Communicate – a lot!

Communication is key, have regular hangouts and communicate with your team. The remote worker is at greater risk of feeling isolated and lonely- be aware of this and get to know your team on a personal level. Arrange regular face-to-face meetings when you can. Be a great manager and invest time in to showing you really care.

We all check in and hangout in the morning and check out if we need to leave our desks. We have our work phones on us throughout the day so if we are walking the dog, doing or doing the weekly shop we can still take a call.

Make sure everyone is included.  

For those employees working from home it is important that they do not miss out on important meetings and discussions. Schedule your team meetings around them. Use technology so that they can be present in those meetings if they are not able to attend in person. We use Skype, Google hangout and Facetime for 121 meetings.

Use productivity apps

We love Teamworks (a project management tool and communication tool) and some of us use specific Pomodoro Timers so we work in bursts of 25 minutes with a 5 minute break so our attention is focussed on the task at hand, it doesn’t work for everyone but give it a try! I can be easily distracted and I find I’ve wasted 45 minutes window-shopping on line. So, when I need to write a lengthy report or investigation outcome, I use “WriteRoom” which lives up to it’s promise of “distraction free writing” by paring my screen down to one function: writing.
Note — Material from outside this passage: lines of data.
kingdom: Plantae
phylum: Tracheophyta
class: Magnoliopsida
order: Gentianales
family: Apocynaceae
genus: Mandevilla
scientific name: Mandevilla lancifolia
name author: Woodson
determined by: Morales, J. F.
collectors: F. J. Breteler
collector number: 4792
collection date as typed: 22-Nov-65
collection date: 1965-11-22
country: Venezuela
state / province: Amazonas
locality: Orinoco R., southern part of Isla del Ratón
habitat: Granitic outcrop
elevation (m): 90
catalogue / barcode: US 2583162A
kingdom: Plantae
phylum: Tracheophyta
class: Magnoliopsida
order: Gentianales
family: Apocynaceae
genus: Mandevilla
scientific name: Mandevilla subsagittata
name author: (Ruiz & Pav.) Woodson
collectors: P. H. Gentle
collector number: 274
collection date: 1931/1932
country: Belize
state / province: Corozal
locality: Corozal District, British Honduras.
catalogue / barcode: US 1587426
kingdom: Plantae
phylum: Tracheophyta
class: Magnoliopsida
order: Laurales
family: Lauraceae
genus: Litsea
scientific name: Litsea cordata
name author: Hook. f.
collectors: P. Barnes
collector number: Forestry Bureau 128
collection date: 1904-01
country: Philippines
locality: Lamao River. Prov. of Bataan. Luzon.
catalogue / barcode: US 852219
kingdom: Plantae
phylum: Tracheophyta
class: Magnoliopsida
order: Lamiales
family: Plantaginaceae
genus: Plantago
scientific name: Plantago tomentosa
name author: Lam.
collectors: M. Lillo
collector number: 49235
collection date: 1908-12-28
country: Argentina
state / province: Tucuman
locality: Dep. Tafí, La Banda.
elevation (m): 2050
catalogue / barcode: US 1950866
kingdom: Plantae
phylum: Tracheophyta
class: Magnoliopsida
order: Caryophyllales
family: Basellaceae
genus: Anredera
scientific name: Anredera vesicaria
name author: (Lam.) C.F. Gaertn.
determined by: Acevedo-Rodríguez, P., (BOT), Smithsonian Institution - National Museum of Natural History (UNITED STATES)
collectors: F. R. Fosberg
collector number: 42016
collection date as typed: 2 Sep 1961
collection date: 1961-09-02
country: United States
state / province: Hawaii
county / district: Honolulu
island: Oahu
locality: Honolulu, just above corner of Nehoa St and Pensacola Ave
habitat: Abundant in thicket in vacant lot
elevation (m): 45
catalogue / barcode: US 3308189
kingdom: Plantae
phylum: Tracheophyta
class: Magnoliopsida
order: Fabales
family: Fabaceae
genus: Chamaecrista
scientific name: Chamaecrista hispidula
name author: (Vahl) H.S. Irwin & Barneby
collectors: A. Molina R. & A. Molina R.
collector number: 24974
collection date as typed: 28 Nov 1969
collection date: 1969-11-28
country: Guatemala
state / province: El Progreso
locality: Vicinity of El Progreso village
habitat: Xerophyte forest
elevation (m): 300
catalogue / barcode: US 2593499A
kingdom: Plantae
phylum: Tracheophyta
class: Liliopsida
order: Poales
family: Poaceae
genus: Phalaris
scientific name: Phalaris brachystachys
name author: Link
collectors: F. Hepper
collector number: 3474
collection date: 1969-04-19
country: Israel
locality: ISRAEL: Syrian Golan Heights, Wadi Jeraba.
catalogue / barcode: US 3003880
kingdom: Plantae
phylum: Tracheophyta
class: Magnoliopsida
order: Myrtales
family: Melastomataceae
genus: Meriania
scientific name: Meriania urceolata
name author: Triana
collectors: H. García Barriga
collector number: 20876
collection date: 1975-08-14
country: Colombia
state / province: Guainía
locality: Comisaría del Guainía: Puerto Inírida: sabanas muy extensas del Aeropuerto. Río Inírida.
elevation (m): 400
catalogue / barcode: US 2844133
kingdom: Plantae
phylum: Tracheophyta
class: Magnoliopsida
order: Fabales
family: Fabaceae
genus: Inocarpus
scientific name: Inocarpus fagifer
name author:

Having trust and faith in your employees is really important aspect of this flexible working arrangement. However, you need to start with complete trust. Set out your expectations especially when it comes to communication and reporting of tasks and use the tools out there to support you with this. The majority of employees want to do a good job and feel appreciated. Encouraging your team to take control of their work life balance is empowering and they will do more than is expected if they feel appreciated.